Exercise brief: Your answer should hold all lines of the entries that include the word "Higher".

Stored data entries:
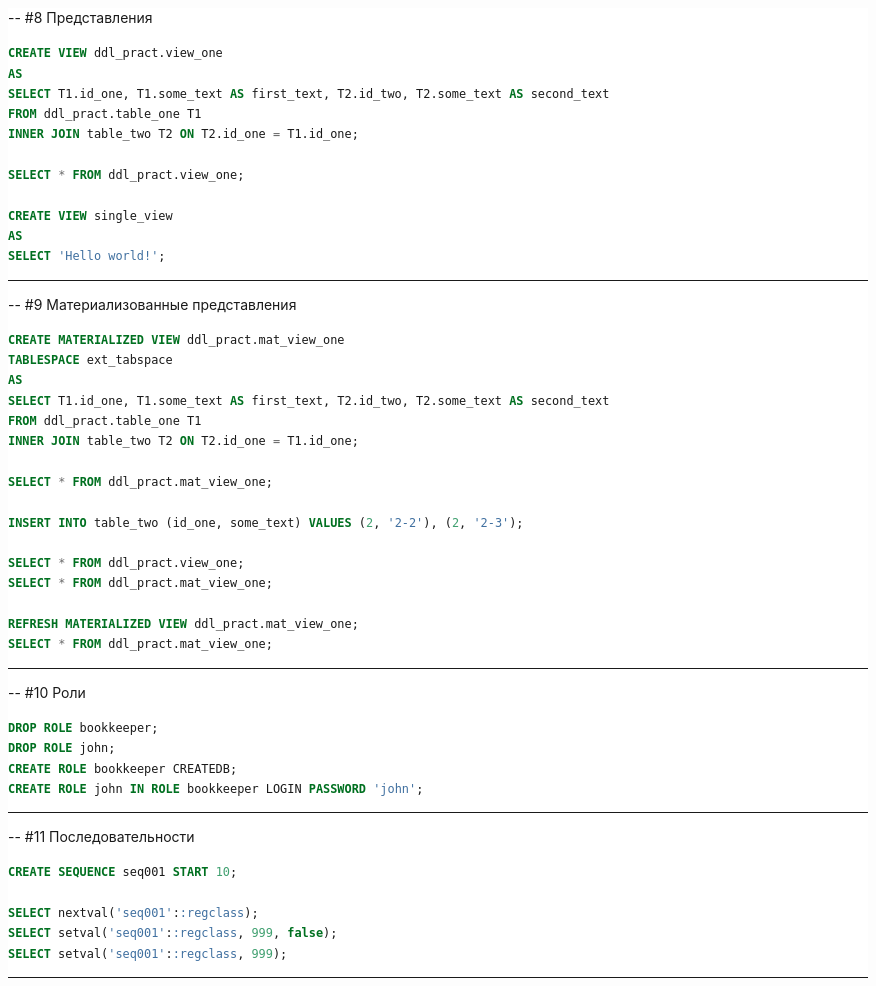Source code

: 
-- #8 Представления
```sql
CREATE VIEW ddl_pract.view_one
AS
SELECT T1.id_one, T1.some_text AS first_text, T2.id_two, T2.some_text AS second_text
FROM ddl_pract.table_one T1
INNER JOIN table_two T2 ON T2.id_one = T1.id_one;

SELECT * FROM ddl_pract.view_one;

CREATE VIEW single_view
AS
SELECT 'Hello world!';
```
------------------------------------------------------------------------------------------------------------------------


-- #9 Материализованные представления
```sql
CREATE MATERIALIZED VIEW ddl_pract.mat_view_one
TABLESPACE ext_tabspace
AS
SELECT T1.id_one, T1.some_text AS first_text, T2.id_two, T2.some_text AS second_text
FROM ddl_pract.table_one T1
INNER JOIN table_two T2 ON T2.id_one = T1.id_one;

SELECT * FROM ddl_pract.mat_view_one;

INSERT INTO table_two (id_one, some_text) VALUES (2, '2-2'), (2, '2-3');

SELECT * FROM ddl_pract.view_one;
SELECT * FROM ddl_pract.mat_view_one;

REFRESH MATERIALIZED VIEW ddl_pract.mat_view_one;
SELECT * FROM ddl_pract.mat_view_one;
```
-----------------------------------------------------------------------------------------------------------------------


-- #10 Роли
```sql
DROP ROLE bookkeeper;
DROP ROLE john;
CREATE ROLE bookkeeper CREATEDB;
CREATE ROLE john IN ROLE bookkeeper LOGIN PASSWORD 'john';
```
-----------------------------------------------------------------------------------------------------------------------


-- #11 Последовательности
```sql
CREATE SEQUENCE seq001 START 10;

SELECT nextval('seq001'::regclass);
SELECT setval('seq001'::regclass, 999, false);
SELECT setval('seq001'::regclass, 999);
```
-----------------------------------------------------------------------------------------------------------------------

 
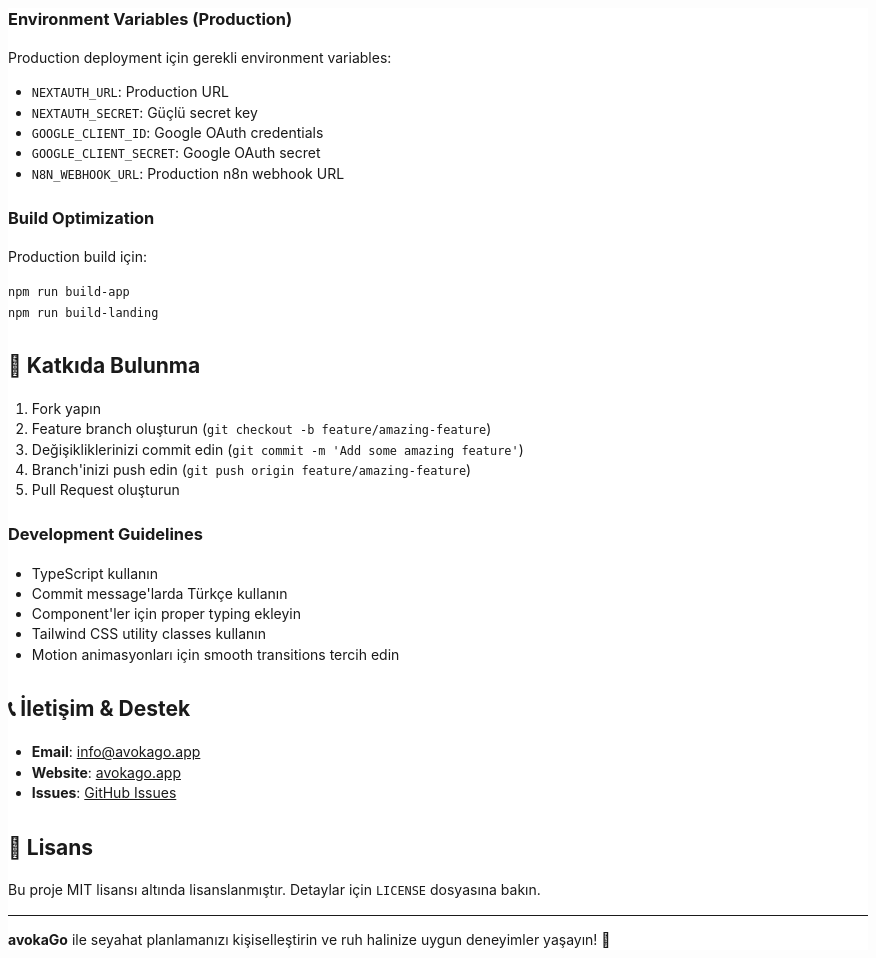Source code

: ### Environment Variables (Production)

Production deployment için gerekli environment variables:

- `NEXTAUTH_URL`: Production URL
- `NEXTAUTH_SECRET`: Güçlü secret key
- `GOOGLE_CLIENT_ID`: Google OAuth credentials
- `GOOGLE_CLIENT_SECRET`: Google OAuth secret
- `N8N_WEBHOOK_URL`: Production n8n webhook URL

### Build Optimization

Production build için:

```bash
npm run build-app
npm run build-landing
```

## 🤝 Katkıda Bulunma

1. Fork yapın
2. Feature branch oluşturun (`git checkout -b feature/amazing-feature`)
3. Değişikliklerinizi commit edin (`git commit -m 'Add some amazing feature'`)
4. Branch'inizi push edin (`git push origin feature/amazing-feature`)
5. Pull Request oluşturun

### Development Guidelines

- TypeScript kullanın
- Commit message'larda Türkçe kullanın
- Component'ler için proper typing ekleyin
- Tailwind CSS utility classes kullanın
- Motion animasyonları için smooth transitions tercih edin

## 📞 İletişim & Destek

- **Email**: info@avokago.app
- **Website**: [avokago.app](https://avokago.app)
- **Issues**: [GitHub Issues](https://github.com/hasankoman/avokago/issues)

## 📄 Lisans

Bu proje MIT lisansı altında lisanslanmıştır. Detaylar için `LICENSE` dosyasına bakın.

---

**avokaGo** ile seyahat planlamanızı kişiselleştirin ve ruh halinize uygun deneyimler yaşayın! 🌟
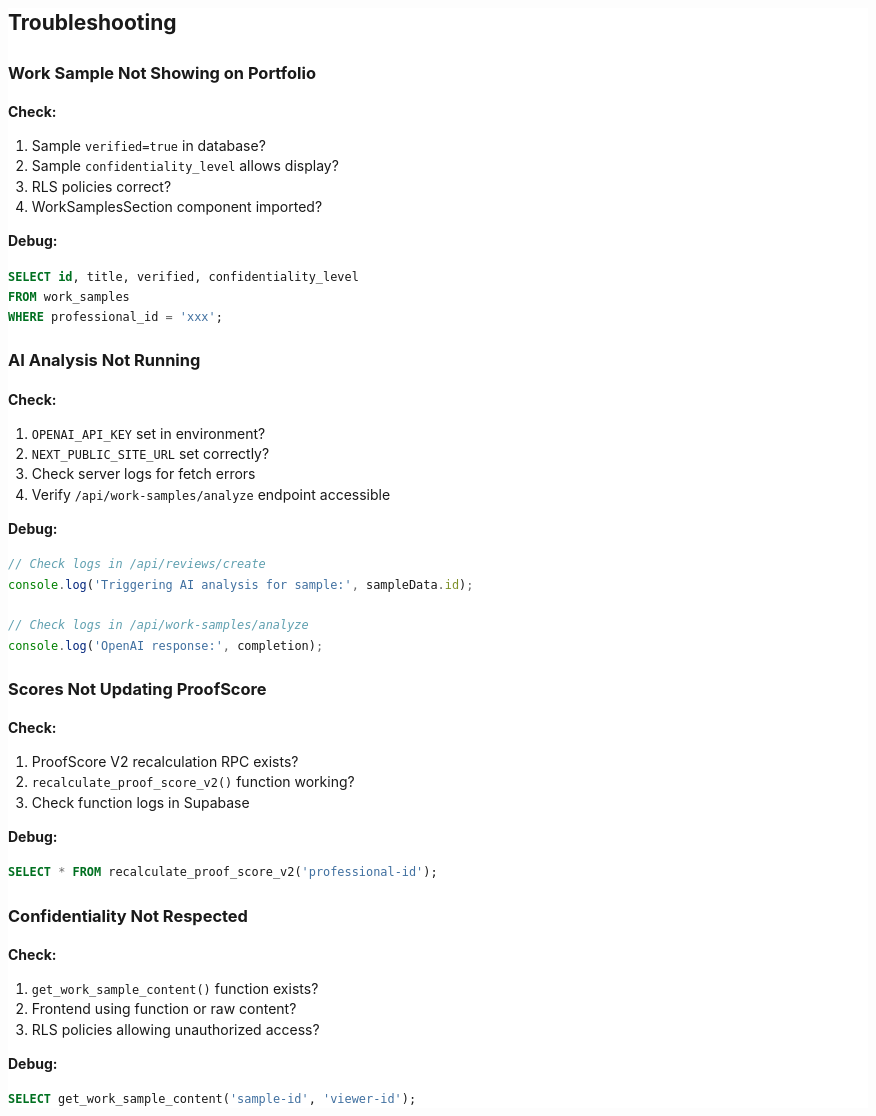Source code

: ## Troubleshooting

### Work Sample Not Showing on Portfolio
**Check:**
1. Sample `verified=true` in database?
2. Sample `confidentiality_level` allows display?
3. RLS policies correct?
4. WorkSamplesSection component imported?

**Debug:**
```sql
SELECT id, title, verified, confidentiality_level 
FROM work_samples 
WHERE professional_id = 'xxx';
```

### AI Analysis Not Running
**Check:**
1. `OPENAI_API_KEY` set in environment?
2. `NEXT_PUBLIC_SITE_URL` set correctly?
3. Check server logs for fetch errors
4. Verify `/api/work-samples/analyze` endpoint accessible

**Debug:**
```typescript
// Check logs in /api/reviews/create
console.log('Triggering AI analysis for sample:', sampleData.id);

// Check logs in /api/work-samples/analyze
console.log('OpenAI response:', completion);
```

### Scores Not Updating ProofScore
**Check:**
1. ProofScore V2 recalculation RPC exists?
2. `recalculate_proof_score_v2()` function working?
3. Check function logs in Supabase

**Debug:**
```sql
SELECT * FROM recalculate_proof_score_v2('professional-id');
```

### Confidentiality Not Respected
**Check:**
1. `get_work_sample_content()` function exists?
2. Frontend using function or raw content?
3. RLS policies allowing unauthorized access?

**Debug:**
```sql
SELECT get_work_sample_content('sample-id', 'viewer-id');
```
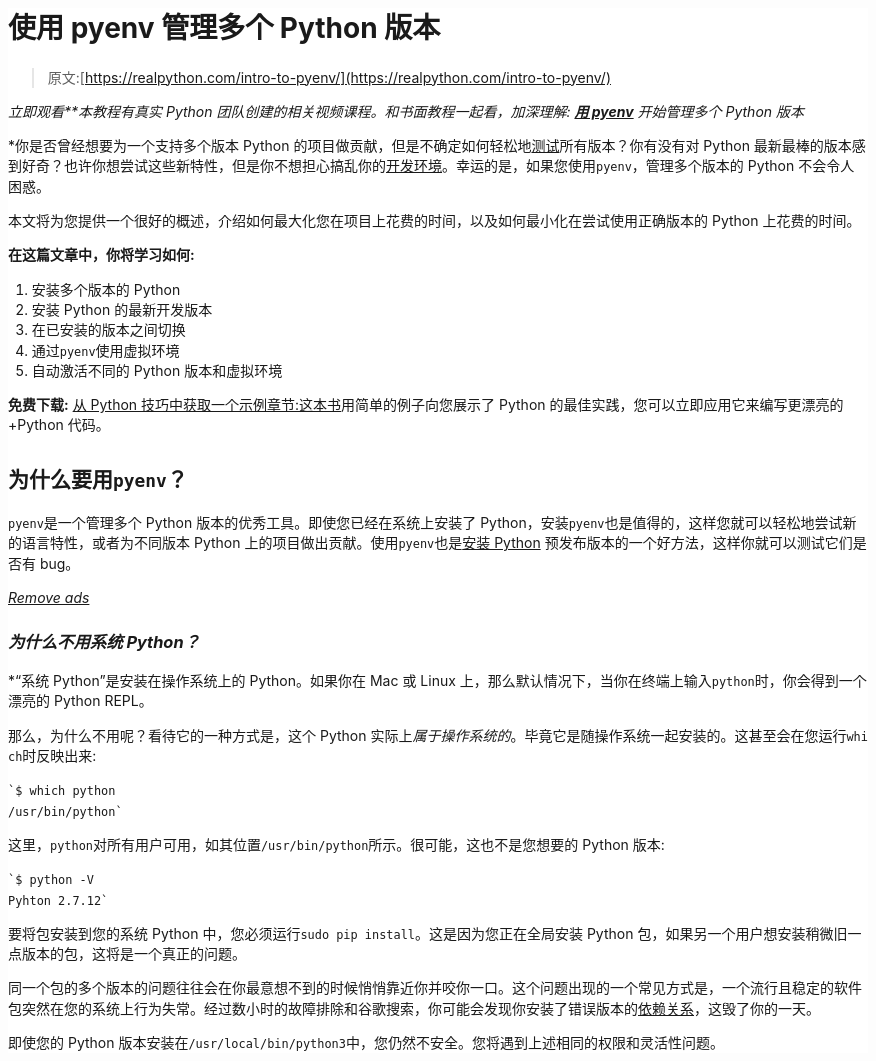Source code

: # 使用 pyenv 管理多个 Python 版本

> 原文:[https://realpython.com/intro-to-pyenv/](https://realpython.com/intro-to-pyenv/)

*立即观看**本教程有真实 Python 团队创建的相关视频课程。和书面教程一起看，加深理解: [**用 pyenv**](/courses/start-with-pyenv/) 开始管理多个 Python 版本*

 *你是否曾经想要为一个支持多个版本 Python 的项目做贡献，但是不确定如何轻松地[测试](https://realpython.com/python-testing/)所有版本？你有没有对 Python 最新最棒的版本感到好奇？也许你想尝试这些新特性，但是你不想担心搞乱你的[开发环境](https://realpython.com/effective-python-environment/)。幸运的是，如果您使用`pyenv`，管理多个版本的 Python 不会令人困惑。

本文将为您提供一个很好的概述，介绍如何最大化您在项目上花费的时间，以及如何最小化在尝试使用正确版本的 Python 上花费的时间。

**在这篇文章中，你将学习如何:**

1.  安装多个版本的 Python
2.  安装 Python 的最新开发版本
3.  在已安装的版本之间切换
4.  通过`pyenv`使用虚拟环境
5.  自动激活不同的 Python 版本和虚拟环境

**免费下载:** [从 Python 技巧中获取一个示例章节:这本书](https://realpython.com/bonus/python-tricks-sample-pdf/)用简单的例子向您展示了 Python 的最佳实践，您可以立即应用它来编写更漂亮的+Python 代码。

## 为什么要用`pyenv`？

`pyenv`是一个管理多个 Python 版本的优秀工具。即使您已经在系统上安装了 Python，安装`pyenv`也是值得的，这样您就可以轻松地尝试新的语言特性，或者为不同版本 Python 上的项目做出贡献。使用`pyenv`也是[安装 Python](https://realpython.com/python-pre-release/) 预发布版本的一个好方法，这样你就可以测试它们是否有 bug。

[*Remove ads*](/account/join/)

### *为什么不用系统 Python？*

 *“系统 Python”是安装在操作系统上的 Python。如果你在 Mac 或 Linux 上，那么默认情况下，当你在终端上输入`python`时，你会得到一个漂亮的 Python REPL。

那么，为什么不用呢？看待它的一种方式是，这个 Python 实际上*属于操作系统的*。毕竟它是随操作系统一起安装的。这甚至会在您运行`which`时反映出来:

```
`$ which python
/usr/bin/python` 
```

这里，`python`对所有用户可用，如其位置`/usr/bin/python`所示。很可能，这也不是您想要的 Python 版本:

```
`$ python -V
Pyhton 2.7.12` 
```

要将包安装到您的系统 Python 中，您必须运行`sudo pip install`。这是因为您正在全局安装 Python 包，如果另一个用户想安装稍微旧一点版本的包，这将是一个真正的问题。

同一个包的多个版本的问题往往会在你最意想不到的时候悄悄靠近你并咬你一口。这个问题出现的一个常见方式是，一个流行且稳定的软件包突然在您的系统上行为失常。经过数小时的故障排除和谷歌搜索，你可能会发现你安装了错误版本的[依赖关系](https://realpython.com/courses/managing-python-dependencies/)，这毁了你的一天。

即使您的 Python 版本安装在`/usr/local/bin/python3`中，您仍然不安全。您将遇到上述相同的权限和灵活性问题。

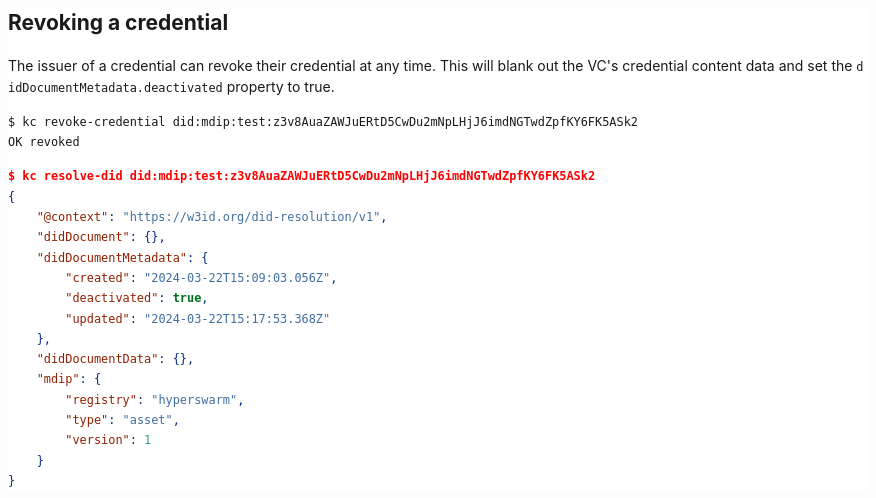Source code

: ## Revoking a credential

The issuer of a credential can revoke their credential at any time. This will blank out the VC's credential content data and set the `didDocumentMetadata.deactivated` property to true.

```sh
$ kc revoke-credential did:mdip:test:z3v8AuaZAWJuERtD5CwDu2mNpLHjJ6imdNGTwdZpfKY6FK5ASk2
OK revoked
```

```json
$ kc resolve-did did:mdip:test:z3v8AuaZAWJuERtD5CwDu2mNpLHjJ6imdNGTwdZpfKY6FK5ASk2
{
    "@context": "https://w3id.org/did-resolution/v1",
    "didDocument": {},
    "didDocumentMetadata": {
        "created": "2024-03-22T15:09:03.056Z",
        "deactivated": true,
        "updated": "2024-03-22T15:17:53.368Z"
    },
    "didDocumentData": {},
    "mdip": {
        "registry": "hyperswarm",
        "type": "asset",
        "version": 1
    }
}
```
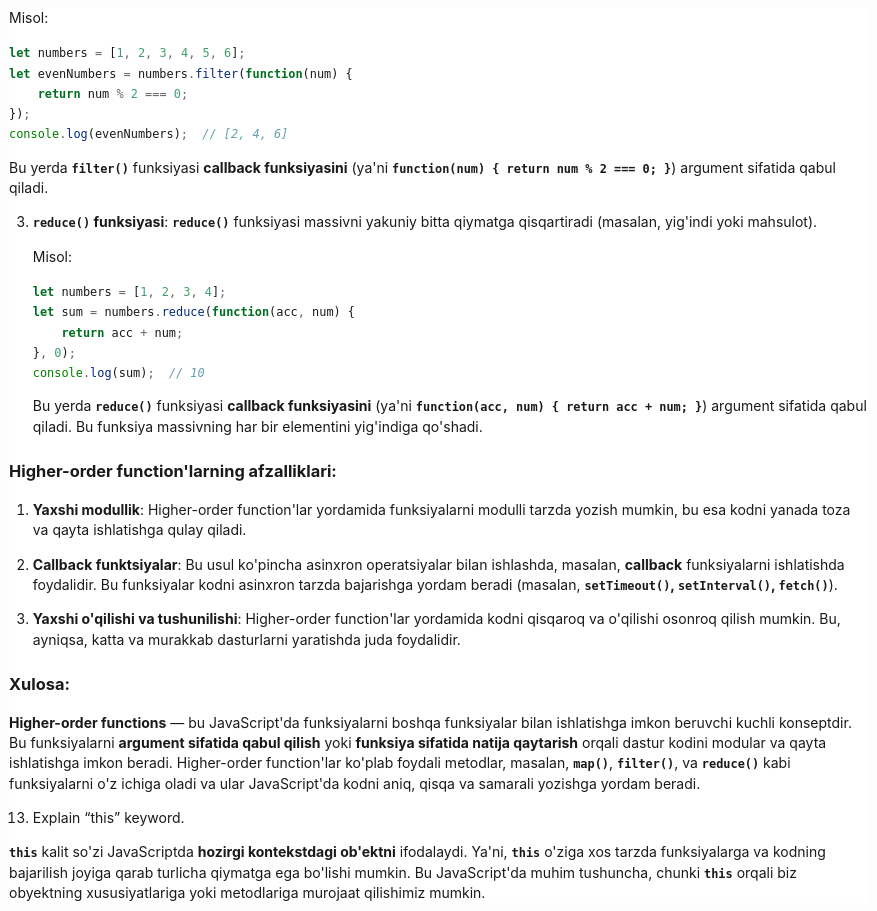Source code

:    Misol:
   ```javascript
   let numbers = [1, 2, 3, 4, 5, 6];
   let evenNumbers = numbers.filter(function(num) {
       return num % 2 === 0;
   });
   console.log(evenNumbers);  // [2, 4, 6]
   ```

   Bu yerda **`filter()`** funksiyasi **callback funksiyasini** (ya'ni **`function(num) { return num % 2 === 0; }`**) argument sifatida qabul qiladi.

3. **`reduce()` funksiyasi**:
   **`reduce()`** funksiyasi massivni yakuniy bitta qiymatga qisqartiradi (masalan, yig'indi yoki mahsulot).

   Misol:
   ```javascript
   let numbers = [1, 2, 3, 4];
   let sum = numbers.reduce(function(acc, num) {
       return acc + num;
   }, 0);
   console.log(sum);  // 10
   ```

   Bu yerda **`reduce()`** funksiyasi **callback funksiyasini** (ya'ni **`function(acc, num) { return acc + num; }`**) argument sifatida qabul qiladi. Bu funksiya massivning har bir elementini yig'indiga qo'shadi.

### Higher-order function'larning afzalliklari:
1. **Yaxshi modullik**:
   Higher-order function'lar yordamida funksiyalarni modulli tarzda yozish mumkin, bu esa kodni yanada toza va qayta ishlatishga qulay qiladi.

2. **Callback funktsiyalar**:
   Bu usul ko'pincha asinxron operatsiyalar bilan ishlashda, masalan, **callback** funksiyalarni ishlatishda foydalidir. Bu funksiyalar kodni asinxron tarzda bajarishga yordam beradi (masalan, **`setTimeout()`, `setInterval()`, `fetch()`**).

3. **Yaxshi o'qilishi va tushunilishi**:
   Higher-order function'lar yordamida kodni qisqaroq va o'qilishi osonroq qilish mumkin. Bu, ayniqsa, katta va murakkab dasturlarni yaratishda juda foydalidir.

### Xulosa:
**Higher-order functions** — bu JavaScript'da funksiyalarni boshqa funksiyalar bilan ishlatishga imkon beruvchi kuchli konseptdir. Bu funksiyalarni **argument sifatida qabul qilish** yoki **funksiya sifatida natija qaytarish** orqali dastur kodini modular va qayta ishlatishga imkon beradi. Higher-order function'lar ko'plab foydali metodlar, masalan, **`map()`**, **`filter()`**, va **`reduce()`** kabi funksiyalarni o'z ichiga oladi va ular JavaScript'da kodni aniq, qisqa va samarali yozishga yordam beradi.

13. Explain “this” keyword.

**`this`** kalit so'zi JavaScriptda **hozirgi kontekstdagi ob'ektni** ifodalaydi. Ya'ni, **`this`** o'ziga xos tarzda funksiyalarga va kodning bajarilish joyiga qarab turlicha qiymatga ega bo'lishi mumkin. Bu JavaScript'da muhim tushuncha, chunki **`this`** orqali biz obyektning xususiyatlariga yoki metodlariga murojaat qilishimiz mumkin.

The answer:
### Higher-order function'larning afzalliklari:
   Higher-order function'lar yordamida funksiyalarni modulli tarzda yozish mumkin, bu esa kodni yanada toza va qayta ishlatishga qulay qiladi.
   Higher-order function'lar yordamida kodni qisqaroq va o'qilishi osonroq qilish mumkin. Bu, ayniqsa, katta va murakkab dasturlarni yaratishda juda foydalidir.
**Higher-order functions** — bu JavaScript'da funksiyalarni boshqa funksiyalar bilan ishlatishga imkon beruvchi kuchli konseptdir. Bu funksiyalarni **argument sifatida qabul qilish** yoki **funksiya sifatida natija qaytarish** orqali dastur kodini modular va qayta ishlatishga imkon beradi. Higher-order function'lar ko'plab foydali metodlar, masalan, **`map()`**, **`filter()`**, va **`reduce()`** kabi funksiyalarni o'z ichiga oladi va ular JavaScript'da kodni aniq, qisqa va samarali yozishga yordam beradi.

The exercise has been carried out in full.